Eigenlijk begon het futurisme als een uit de hand gelopen kwajongensstreek. Is het daarom een geluk of een ongeluk dat er zo ernstig op gereageerd werd? Kom er zelf over oordelen op de tentoonstelling in het Museum van Elsene.

De kunstgeschiedenis bestaat in grote mate in het eindeloos herbevestigen van hetgeen wij al wisten of meenden te weten. Een confrontatie met de echte werken en met de bronnen kan daarom voor grote en kleine verrassingen zorgen. 

Manifest en/of pastiche

Neem nu het Manifeste du Futurisme van Filippo Tommaso Marinetti dat de lezers van de deftige Parijse krant Le Figaro op 20 februari 1909 in hun maag gesplitst krijgen. De boodschap zit in elf punten vervat. Het opruiend, gewelddadig, gepassioneerd, antifeministisch discours ervan is genoegzaam bekend. Vooral het verheerlijken van de snelheid en van de oorlog en de oproep om musea en bibliotheken af te breken zijn blijven hangen. Daarom is het verrassend bij het lezen van het document zoals het in de krant verscheen te moeten vaststellen dat het eigenlijke manifest slechts de middenmoot van een verhaal in de ikvorm is. Daarin hangt de auteur het relaas op van een dolle nachtelijke rit met auto's die meer weg hebben van wilde dieren. Aan de tocht komt bruusk een einde als de auto die dan eens met een brullende roofdier, dan weer met een haai vergeleken wordt, slipt en de ikfiguur in een gracht terechtkomt. Hij moet niet meer zo nuchter geweest zijn, want de modderpoel waarin hij beland is, vuurt zijn lyrisme aan: "Ach! Moederlijke gracht, half gevuld met modderwater! Fabrieksgracht! Met volle teugen heb ik genoten van je versterkende modder, die mij vervulde met de gedachte aan de heilige zwarte tepel van mijn Soedanese voedster!" 

De enige getuigen van dit fait-divers zijn 'een groep lijnvissers en jichtige naturalisten'. Het is voor dit publiek dat de ik-figuur, onder het modder en gekneusd, het manifest uitspreekt.
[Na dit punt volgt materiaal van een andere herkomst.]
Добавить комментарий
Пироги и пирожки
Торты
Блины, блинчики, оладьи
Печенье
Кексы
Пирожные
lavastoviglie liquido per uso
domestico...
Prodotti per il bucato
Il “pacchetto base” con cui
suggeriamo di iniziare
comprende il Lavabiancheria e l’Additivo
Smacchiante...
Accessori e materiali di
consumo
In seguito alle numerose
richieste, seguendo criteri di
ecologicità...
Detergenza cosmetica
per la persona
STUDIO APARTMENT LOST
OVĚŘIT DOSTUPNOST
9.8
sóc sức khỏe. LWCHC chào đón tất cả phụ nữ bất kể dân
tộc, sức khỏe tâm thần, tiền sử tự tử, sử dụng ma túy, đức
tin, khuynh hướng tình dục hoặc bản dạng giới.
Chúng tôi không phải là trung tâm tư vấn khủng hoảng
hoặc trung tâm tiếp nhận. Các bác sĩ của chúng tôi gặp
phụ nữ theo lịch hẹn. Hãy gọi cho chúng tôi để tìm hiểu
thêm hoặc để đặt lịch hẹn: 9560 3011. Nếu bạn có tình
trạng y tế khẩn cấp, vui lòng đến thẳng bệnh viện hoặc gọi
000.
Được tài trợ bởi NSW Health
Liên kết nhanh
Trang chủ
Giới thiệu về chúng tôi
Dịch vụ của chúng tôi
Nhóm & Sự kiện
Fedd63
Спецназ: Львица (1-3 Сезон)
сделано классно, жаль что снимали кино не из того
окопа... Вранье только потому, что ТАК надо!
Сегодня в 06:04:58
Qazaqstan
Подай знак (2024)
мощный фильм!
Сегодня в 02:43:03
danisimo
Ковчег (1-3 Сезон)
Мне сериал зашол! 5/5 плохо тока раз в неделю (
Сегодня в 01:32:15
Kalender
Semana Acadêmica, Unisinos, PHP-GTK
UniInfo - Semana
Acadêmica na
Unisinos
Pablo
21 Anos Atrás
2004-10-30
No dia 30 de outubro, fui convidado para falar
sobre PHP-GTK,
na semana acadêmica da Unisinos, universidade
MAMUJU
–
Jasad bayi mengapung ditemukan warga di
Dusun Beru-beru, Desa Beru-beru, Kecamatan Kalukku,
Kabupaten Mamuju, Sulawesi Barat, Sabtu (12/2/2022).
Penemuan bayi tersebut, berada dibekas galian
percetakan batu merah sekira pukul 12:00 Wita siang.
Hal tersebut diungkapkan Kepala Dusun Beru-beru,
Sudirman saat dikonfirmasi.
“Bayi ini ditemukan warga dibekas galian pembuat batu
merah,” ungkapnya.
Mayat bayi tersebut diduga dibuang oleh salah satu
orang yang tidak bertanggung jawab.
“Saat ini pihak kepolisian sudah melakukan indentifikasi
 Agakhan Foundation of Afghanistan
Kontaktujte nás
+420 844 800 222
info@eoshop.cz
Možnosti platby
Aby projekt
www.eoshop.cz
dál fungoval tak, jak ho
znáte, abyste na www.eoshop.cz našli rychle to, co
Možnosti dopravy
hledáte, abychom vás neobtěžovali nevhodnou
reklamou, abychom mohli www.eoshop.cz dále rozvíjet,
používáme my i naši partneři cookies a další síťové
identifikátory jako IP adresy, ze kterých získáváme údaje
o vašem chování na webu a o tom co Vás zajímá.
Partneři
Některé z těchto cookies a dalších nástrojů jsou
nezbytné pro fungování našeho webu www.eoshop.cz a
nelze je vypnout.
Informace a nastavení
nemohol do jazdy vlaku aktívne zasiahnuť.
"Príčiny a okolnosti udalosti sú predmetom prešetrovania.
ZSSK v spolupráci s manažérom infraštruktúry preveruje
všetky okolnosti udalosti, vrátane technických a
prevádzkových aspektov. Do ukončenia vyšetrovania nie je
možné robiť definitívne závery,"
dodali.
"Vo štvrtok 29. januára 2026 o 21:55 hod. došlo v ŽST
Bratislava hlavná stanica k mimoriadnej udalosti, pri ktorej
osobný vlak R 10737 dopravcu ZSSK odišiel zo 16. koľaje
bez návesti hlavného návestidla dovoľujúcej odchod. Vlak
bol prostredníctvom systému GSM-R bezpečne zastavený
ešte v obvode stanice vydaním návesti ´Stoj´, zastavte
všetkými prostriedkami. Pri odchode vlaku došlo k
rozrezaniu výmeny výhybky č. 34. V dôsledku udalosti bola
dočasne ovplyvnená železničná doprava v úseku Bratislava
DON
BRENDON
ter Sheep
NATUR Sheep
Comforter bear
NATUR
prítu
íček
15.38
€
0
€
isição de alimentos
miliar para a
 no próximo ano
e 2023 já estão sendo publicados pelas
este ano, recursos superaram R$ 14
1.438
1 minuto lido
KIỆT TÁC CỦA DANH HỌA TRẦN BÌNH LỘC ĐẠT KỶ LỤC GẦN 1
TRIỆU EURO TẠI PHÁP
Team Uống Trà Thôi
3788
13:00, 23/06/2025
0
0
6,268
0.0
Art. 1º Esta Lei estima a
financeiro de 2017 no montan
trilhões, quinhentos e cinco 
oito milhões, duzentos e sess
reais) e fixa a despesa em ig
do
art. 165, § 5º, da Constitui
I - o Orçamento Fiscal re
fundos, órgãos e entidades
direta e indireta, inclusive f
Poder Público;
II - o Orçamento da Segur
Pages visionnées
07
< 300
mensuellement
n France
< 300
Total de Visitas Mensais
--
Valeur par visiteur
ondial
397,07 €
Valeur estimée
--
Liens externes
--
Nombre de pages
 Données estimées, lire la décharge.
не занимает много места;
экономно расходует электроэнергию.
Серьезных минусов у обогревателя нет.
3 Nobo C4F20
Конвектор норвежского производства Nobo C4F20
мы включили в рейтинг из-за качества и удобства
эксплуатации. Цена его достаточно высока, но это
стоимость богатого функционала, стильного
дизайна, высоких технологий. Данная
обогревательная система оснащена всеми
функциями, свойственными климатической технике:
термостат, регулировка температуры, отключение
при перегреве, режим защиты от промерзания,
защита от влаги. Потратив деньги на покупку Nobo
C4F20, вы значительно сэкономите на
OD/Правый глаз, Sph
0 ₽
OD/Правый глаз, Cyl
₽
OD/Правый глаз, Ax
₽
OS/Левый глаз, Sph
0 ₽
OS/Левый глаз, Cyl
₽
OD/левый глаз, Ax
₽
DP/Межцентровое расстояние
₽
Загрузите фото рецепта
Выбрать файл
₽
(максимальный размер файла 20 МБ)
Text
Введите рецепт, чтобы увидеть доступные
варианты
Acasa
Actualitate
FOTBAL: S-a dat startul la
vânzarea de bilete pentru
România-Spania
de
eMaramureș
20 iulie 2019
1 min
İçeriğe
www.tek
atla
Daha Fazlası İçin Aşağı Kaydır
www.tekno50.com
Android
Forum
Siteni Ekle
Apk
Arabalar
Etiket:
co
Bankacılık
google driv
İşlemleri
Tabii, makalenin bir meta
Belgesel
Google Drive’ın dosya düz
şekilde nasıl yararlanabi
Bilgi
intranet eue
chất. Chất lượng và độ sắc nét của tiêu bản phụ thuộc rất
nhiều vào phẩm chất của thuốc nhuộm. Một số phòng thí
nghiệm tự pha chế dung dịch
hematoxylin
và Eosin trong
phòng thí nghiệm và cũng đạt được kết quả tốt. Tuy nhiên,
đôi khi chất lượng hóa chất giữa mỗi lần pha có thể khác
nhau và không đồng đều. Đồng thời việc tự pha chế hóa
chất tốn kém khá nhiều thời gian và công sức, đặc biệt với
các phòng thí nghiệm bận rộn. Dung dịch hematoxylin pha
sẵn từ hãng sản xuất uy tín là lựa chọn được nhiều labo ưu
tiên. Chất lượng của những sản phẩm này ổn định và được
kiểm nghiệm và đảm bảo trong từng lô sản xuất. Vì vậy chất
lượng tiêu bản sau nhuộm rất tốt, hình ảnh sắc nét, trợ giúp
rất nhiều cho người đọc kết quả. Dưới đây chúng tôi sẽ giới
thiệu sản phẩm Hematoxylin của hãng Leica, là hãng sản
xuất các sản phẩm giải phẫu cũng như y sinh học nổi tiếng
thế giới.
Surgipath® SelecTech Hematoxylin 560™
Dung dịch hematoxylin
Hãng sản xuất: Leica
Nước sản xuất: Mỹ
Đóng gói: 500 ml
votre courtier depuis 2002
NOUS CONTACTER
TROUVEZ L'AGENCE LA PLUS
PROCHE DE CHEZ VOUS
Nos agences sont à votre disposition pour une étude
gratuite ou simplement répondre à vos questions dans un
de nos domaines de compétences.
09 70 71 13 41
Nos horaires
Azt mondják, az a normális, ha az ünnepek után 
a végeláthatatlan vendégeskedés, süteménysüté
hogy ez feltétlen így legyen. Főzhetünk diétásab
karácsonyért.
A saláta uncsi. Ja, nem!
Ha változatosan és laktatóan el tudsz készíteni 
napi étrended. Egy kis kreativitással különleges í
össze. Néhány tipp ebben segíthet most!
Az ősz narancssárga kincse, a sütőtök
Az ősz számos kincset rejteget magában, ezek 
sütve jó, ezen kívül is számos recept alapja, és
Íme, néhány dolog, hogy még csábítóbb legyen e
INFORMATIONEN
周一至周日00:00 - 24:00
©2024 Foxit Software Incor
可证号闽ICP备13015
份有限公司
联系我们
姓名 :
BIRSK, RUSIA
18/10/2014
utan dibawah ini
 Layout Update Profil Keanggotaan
Het verhaal zelf is als een pastiche bedoeld, vol zwaar overtrokken symbolistische beeldspraak die aan Gabriele d'Annunzio herinnert. Heel die omkadering is echter uit het geheugen gewist en Marinetti oogstte hetgeen hij gehoopt had: een mooi 'succès de scandate'. 

Fortunato Depero, La grande Selvaggia, 1917, Futurisme

Fortunato Depero, La grande Selvaggia, 1917,

De machine is mooi

Marinetti en zijn volgelingen krijgen de smaak te pakken, ze schrijven en publiceren het ene manifest na het andere, over alles en nog wat. Met hen waait een frisse opstandige wind door het kunstgebeuren van het begin van de twintigste eeuw. Ze gaan de wereld veroveren, de sterren, alles wordt opnieuw uitgevonden, tot de taal toe: futuristische teksten zijn simultaan, omdat de woorden vrijgemaakt zijn ('parole in libertà'). Als Balla of Marinetti brieven schrijven, dan slingeren de woorden inclusief klanknabootsingen over heel het blad; een lust voor het oog, een kwelling voor de postbode. De machine is overal aanwezig: zij drijft alles aan, geeft ons de kans om te vliegen, bezorgt het geluidenmateriaal voor de nieuwe muziek, de nieuwe architectuur zal machinaal zijn, geuren worden kunst, enz.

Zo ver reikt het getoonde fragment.